Diagnostic analytics take things a step further by exploring the root cause of specific events. This stage of analytics helps organisations understand why things have happened and how they can prevent similar issues, or create similar opportunities in the future. With the help of diagnostic analytics, organisations can identify and address problems at the source, improving their overall operations. This is akin to a doctor who diagnoses the root cause of a patient’s illness instead of simply treating their symptoms. With the right diagnosis and treatment, the patient can be healed and future issues prevented.
Predictive Analytics: Forecasting the Future
In most operational projects, the ability to see what happened and explore why it happened is enough for teams to operate effectively. They can use those insights to develop policies and playbooks to improve their future operations. When it comes to planning and being proactive, the next step is to move from insight to foresight. To use predictive analytics.
In predictive analytics, various statistical techniques, such as data mining, predictive modelling, and machine learning, are used to analyse current and historical facts in order to make predictions about upcoming events.
Predictive analytics helps organisations make informed decisions by forecasting trends and providing early warning signals for potential issues. With the help of predictive analytics, organisations stay ahead of the curve and proactively respond to potential risks. Predictive analytics is like having a crystal ball - it can provide organisations with a glimpse into the future and arm them with the knowledge of what possible outcomes are likely to occur. This allows organisations to be better prepared for the future, allowing them to make smarter decisions and take proactive steps to mitigate potential risks.
For example, the ability to forecast sales for specific product categories in specific regions enables retailers to deal with the scale of their operations. Instead of painstakingly following every trend of every product, or waiting to see how it sells, a well-built forecast can identify early on whether a product is going to sell as they expected or perform badly and may be in need of interventions such as future markdowns. With accurate sales forecasting, those out-of-the-ordinary cases can be identified early on and interventions planned, allowing retailers to be proactive.
Prescriptive Analytics: Optimising Outcomes
Prescriptive analytics takes data analysis to the next level by suggesting specific actions to take in order to optimise outcomes and improve decision making. This stage of analytics extends beyond simply providing insights, and instead offers actionable recommendations based on the data analysis. With the help of prescriptive analytics, organisations can make informed decisions and drive growth in their operations. Prescriptive analytics is like having a personal adviser or coach who is familiar with the data and can provide informed guidance about the best course of action. In this situation, the data is the source of information, while the advice is the actionable recommendation.
Not a lot of companies, or projects at companies, make it to this level of analytics. The complexity of implementing optimisations, empowering users with the right tooling and providing them with automated recommendations is a lot higher than predictive modelling. Yet, when executed well, it can have a dramatic impact on the performance of any department.

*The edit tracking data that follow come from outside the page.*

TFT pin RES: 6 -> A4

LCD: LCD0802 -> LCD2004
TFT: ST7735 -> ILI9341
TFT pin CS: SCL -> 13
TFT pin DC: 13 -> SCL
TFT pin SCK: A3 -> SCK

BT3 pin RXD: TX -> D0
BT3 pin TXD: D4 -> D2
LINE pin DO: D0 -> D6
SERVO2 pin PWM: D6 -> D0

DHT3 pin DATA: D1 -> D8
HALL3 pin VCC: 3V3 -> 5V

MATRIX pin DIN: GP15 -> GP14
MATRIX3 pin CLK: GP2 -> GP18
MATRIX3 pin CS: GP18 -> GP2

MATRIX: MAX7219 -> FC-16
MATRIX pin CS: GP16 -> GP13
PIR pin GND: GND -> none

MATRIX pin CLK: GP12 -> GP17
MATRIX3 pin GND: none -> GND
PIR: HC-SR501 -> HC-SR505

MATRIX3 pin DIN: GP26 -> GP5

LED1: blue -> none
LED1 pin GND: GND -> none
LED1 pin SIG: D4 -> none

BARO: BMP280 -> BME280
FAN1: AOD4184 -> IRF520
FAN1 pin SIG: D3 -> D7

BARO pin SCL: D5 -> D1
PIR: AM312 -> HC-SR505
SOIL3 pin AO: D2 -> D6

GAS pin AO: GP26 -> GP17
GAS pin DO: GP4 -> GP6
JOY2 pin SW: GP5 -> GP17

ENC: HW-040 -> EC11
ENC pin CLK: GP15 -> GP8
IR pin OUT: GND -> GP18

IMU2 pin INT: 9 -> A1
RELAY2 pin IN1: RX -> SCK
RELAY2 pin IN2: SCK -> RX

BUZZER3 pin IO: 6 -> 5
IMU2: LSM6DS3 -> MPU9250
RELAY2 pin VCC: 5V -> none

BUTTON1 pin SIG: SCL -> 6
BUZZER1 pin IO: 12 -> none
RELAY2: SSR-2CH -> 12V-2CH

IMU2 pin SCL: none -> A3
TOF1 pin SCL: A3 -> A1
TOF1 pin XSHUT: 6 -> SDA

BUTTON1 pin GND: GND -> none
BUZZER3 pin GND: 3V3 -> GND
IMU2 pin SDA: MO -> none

In conclusion, the Gartner Ascendancy Model provides a valuable tool for organisations to approach data analytics in a structured and informed manner. By categorising the process into four stages - Descriptive, Predictive, Diagnostic, and Prescriptive - it allows organisations to balance the cost of implementing analytics solutions against the value they will provide. By taking a step back and assessing which stage of the model will bring the most benefit to the organisation, businesses can make data-driven decisions that drive growth and success while avoiding unnecessary costs. The Gartner Ascendancy Model is a valuable resource for organisations looking to maximise the value of their data and stay ahead of the competition. So take a minute to think about it - do you really need a full navigation system when a detailed map will suffice?